Donations of food, medicine and water arrive from across Egypt — more than the enclave can use. From a commandeered Hardees’ burger shop, volunteers distribute free meals. Mamdouh Hamza, 63, an eminent consulting engineer, said he had spent 200,000 Egyptian pounds ($33,500) on blankets, sandwiches and a public address system — “I’m willing to spend everything I have for this cause.”…Fatima Josef, 19, a well-off student, arrived with her sister and mother carrying half a dozen bags full of bread and cheese to distribute to the revolutionaries. “It’s our country. It’s our future. If the rich are not going to give this stuff, who is?” she asked.

Everyone has a part to play, however minor. Khadija Salem, 21, an unemployed graduate, cannot break up paving stones or build barricades, so she collects litter. “I’m doing my bit for my country,” she said proudly.

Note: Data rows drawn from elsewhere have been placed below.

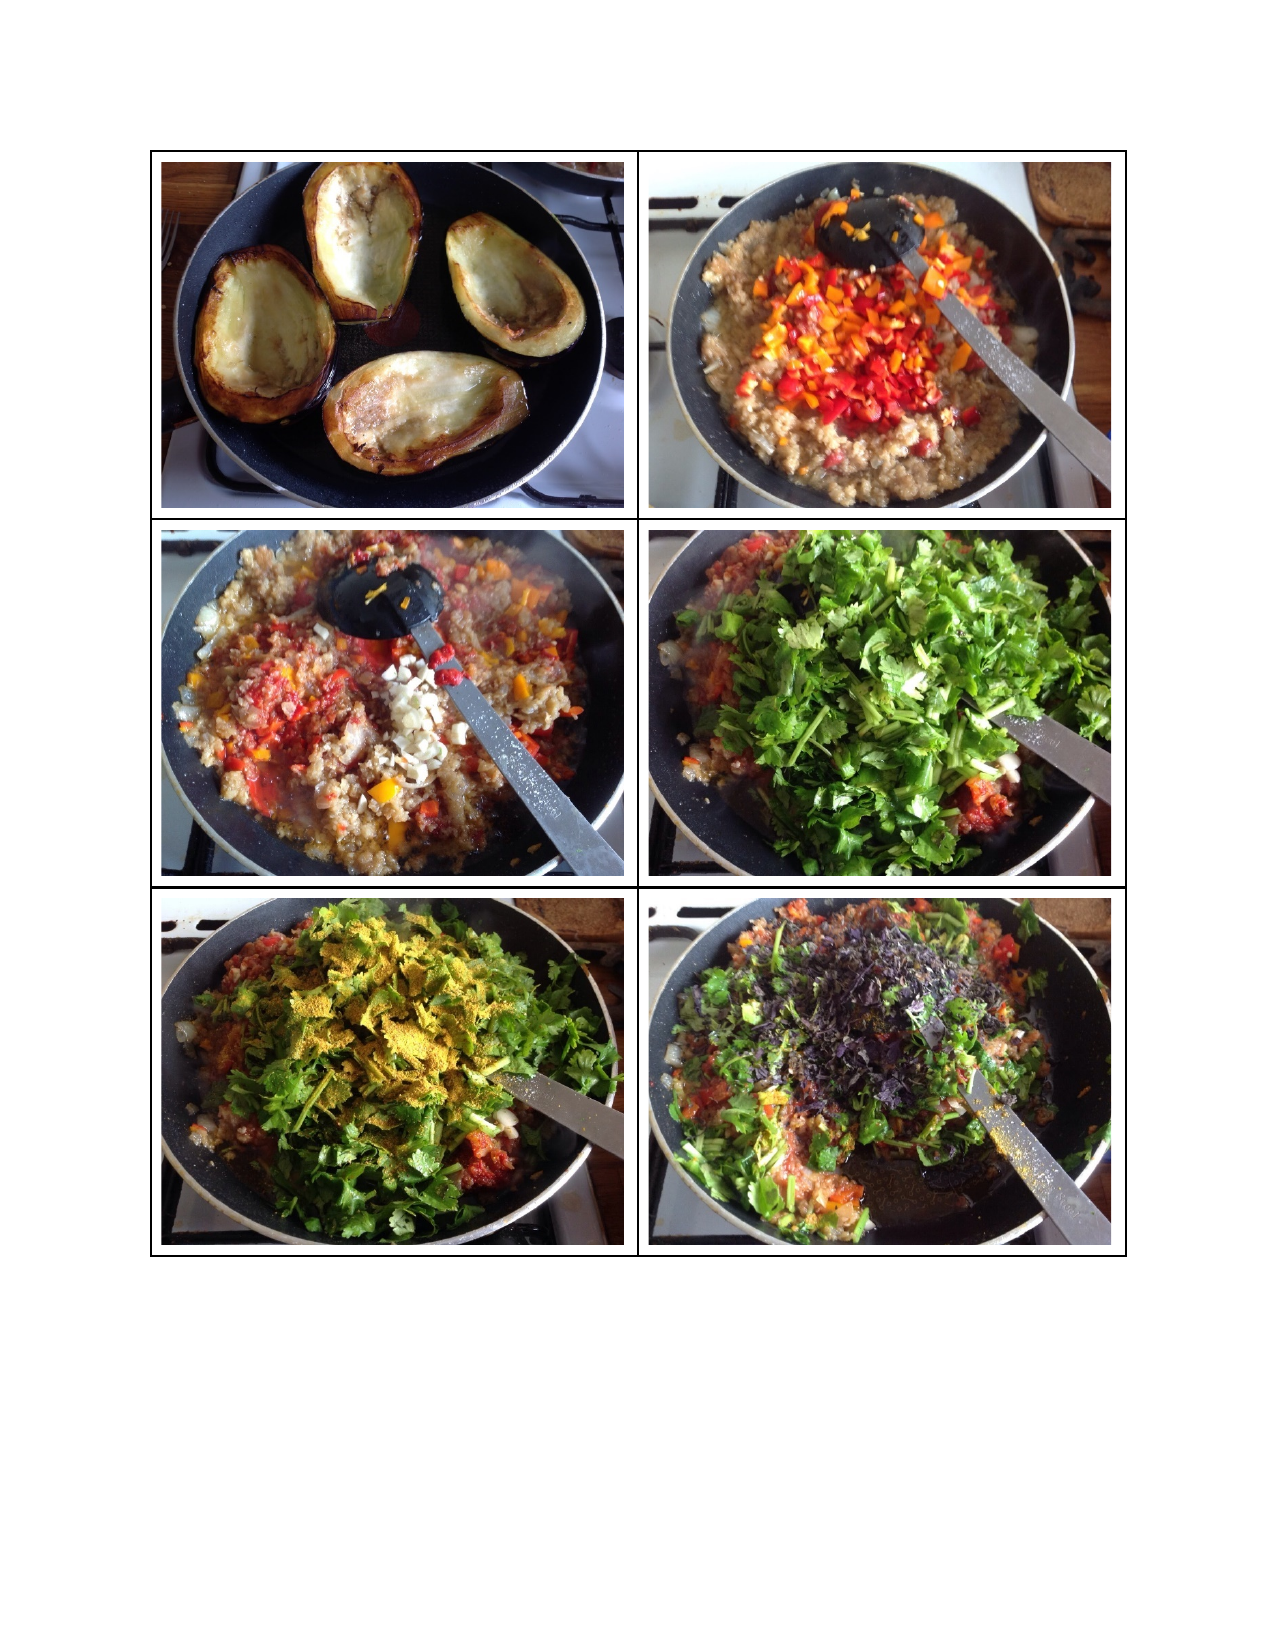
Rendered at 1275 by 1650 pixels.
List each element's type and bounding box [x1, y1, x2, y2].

table_cell [639, 889, 1125, 1255]
picture [161, 162, 624, 508]
picture [161, 530, 624, 876]
table_cell [152, 152, 637, 518]
table_cell [639, 152, 1125, 518]
table_cell [152, 889, 637, 1255]
table_cell [152, 520, 637, 886]
picture [648, 162, 1112, 508]
picture [648, 530, 1112, 876]
table_cell [639, 520, 1125, 886]
picture [161, 898, 624, 1245]
picture [648, 898, 1112, 1245]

The ability to improvise life saving facilities is inspiring:

In a dark alley behind Cairo’s central square, a mosque has become a life-saving medical clinic...Drips hang from the stained pillars, and the pulpit – usually reserved for the imam – is covered with plastic sacks full of bandages, syringes, pill boxes and other medical equipment.

“I have had to resuscitate people many times,” said Saida, a volunteer nurse who gave only her first name. “We also had many fractures from people who had been beaten by sticks in the protest. We have very little equipment.”

…”Between three and seven in the afternoon [on Wednesday] I received nearly 300 wounded,” said Suzanne Ezmat, a clinic volunteer. “There were skull fractures, arms, legs broken…”They plastered broken limbs here on the spot,” she said, pointing to the dirt. “They used cardboard, and wood sticks to make splints…”I am usually an Egyptology tour guide,” she said. “But here I can be of use; I give injections, bandage and stitch open wounds.”

…The relationship between the clinic and the surrounding government hospitals is beset with problems. There are reports that the hospitals have government orders not to co-operate with the clinic. “The government hospitals are not allowed to help us. But paramedics have been sneaking medical supplies to us,” Dr Bahaa said.